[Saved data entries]

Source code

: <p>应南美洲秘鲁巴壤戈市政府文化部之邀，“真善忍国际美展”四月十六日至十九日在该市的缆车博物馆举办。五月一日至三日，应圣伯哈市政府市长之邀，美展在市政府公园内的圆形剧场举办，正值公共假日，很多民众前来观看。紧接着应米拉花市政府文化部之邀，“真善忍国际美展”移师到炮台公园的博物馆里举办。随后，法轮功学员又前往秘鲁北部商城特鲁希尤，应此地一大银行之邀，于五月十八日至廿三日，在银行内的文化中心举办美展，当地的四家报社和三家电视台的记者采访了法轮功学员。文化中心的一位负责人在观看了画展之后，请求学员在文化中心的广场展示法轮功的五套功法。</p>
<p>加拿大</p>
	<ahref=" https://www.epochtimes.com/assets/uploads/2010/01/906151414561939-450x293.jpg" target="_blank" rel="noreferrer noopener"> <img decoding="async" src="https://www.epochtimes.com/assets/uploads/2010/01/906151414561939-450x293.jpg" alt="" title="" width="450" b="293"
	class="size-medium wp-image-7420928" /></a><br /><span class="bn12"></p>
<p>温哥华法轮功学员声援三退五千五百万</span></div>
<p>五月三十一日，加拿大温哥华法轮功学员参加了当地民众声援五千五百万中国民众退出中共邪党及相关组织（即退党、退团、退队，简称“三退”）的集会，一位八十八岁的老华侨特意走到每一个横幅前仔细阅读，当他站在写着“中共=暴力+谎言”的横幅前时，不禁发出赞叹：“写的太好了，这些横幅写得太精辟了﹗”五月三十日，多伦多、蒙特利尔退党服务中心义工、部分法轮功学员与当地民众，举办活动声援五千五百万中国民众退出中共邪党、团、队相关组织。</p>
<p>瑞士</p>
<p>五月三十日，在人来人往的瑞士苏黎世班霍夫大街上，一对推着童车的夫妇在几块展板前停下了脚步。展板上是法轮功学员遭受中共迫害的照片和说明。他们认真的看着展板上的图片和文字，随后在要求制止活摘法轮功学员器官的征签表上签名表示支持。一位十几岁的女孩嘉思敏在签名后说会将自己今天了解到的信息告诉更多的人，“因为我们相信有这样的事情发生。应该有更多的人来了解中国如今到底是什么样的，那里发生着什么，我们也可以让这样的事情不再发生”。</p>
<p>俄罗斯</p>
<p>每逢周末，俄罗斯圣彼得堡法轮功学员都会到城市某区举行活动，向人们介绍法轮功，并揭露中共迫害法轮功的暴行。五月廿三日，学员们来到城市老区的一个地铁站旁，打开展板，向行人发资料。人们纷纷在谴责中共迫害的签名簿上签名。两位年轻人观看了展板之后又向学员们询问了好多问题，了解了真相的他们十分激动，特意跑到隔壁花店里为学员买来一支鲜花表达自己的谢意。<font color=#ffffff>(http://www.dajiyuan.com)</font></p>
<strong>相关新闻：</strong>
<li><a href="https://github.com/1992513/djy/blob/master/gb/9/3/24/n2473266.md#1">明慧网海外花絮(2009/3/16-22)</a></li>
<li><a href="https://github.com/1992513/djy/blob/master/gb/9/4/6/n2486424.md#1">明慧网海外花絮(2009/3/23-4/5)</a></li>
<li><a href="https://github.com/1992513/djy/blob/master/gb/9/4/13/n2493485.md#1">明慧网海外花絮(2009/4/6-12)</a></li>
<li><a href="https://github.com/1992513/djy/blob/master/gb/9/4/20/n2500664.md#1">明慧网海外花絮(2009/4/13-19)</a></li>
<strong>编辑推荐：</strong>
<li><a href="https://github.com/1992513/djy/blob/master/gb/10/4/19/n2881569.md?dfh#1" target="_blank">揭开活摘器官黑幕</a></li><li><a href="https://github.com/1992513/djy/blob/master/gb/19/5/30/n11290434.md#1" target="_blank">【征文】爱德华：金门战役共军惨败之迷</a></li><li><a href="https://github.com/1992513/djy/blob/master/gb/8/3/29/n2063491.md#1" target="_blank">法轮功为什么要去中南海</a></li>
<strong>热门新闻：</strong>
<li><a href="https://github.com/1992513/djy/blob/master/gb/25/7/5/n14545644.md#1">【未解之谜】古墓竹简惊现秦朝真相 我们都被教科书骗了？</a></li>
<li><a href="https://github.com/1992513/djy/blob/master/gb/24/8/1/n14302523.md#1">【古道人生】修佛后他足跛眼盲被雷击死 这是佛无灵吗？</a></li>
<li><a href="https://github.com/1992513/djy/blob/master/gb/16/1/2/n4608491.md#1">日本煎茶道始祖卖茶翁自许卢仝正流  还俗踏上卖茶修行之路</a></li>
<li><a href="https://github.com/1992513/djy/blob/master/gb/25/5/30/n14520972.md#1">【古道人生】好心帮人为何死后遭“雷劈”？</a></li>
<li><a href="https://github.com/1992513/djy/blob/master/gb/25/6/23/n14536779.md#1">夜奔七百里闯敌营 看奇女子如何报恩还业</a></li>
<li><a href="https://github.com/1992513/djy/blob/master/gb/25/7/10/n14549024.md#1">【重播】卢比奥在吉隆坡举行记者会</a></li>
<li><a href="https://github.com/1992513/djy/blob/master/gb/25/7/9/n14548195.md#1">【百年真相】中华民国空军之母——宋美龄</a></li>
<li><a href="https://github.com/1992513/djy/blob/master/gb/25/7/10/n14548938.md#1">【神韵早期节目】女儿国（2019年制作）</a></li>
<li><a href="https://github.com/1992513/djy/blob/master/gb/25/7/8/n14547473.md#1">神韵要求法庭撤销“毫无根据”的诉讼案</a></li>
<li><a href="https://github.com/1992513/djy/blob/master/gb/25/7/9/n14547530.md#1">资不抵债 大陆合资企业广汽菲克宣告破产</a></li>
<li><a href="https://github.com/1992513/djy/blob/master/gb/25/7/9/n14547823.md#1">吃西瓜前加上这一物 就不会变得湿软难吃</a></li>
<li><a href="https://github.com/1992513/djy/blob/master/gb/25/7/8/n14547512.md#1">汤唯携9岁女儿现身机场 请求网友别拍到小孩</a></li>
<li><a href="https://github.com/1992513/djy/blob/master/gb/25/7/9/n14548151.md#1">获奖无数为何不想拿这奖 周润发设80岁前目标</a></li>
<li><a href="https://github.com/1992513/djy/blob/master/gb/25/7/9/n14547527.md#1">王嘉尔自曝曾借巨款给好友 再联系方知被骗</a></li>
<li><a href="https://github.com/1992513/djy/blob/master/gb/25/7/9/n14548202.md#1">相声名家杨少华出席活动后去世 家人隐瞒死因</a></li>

# Task item:
Copy every line of the items that contains the string "span".

# Solution for this exercise:
	class="size-medium wp-image-7420928" /></a><br /><span class="bn12"></p>
<p>温哥华法轮功学员声援三退五千五百万</span></div>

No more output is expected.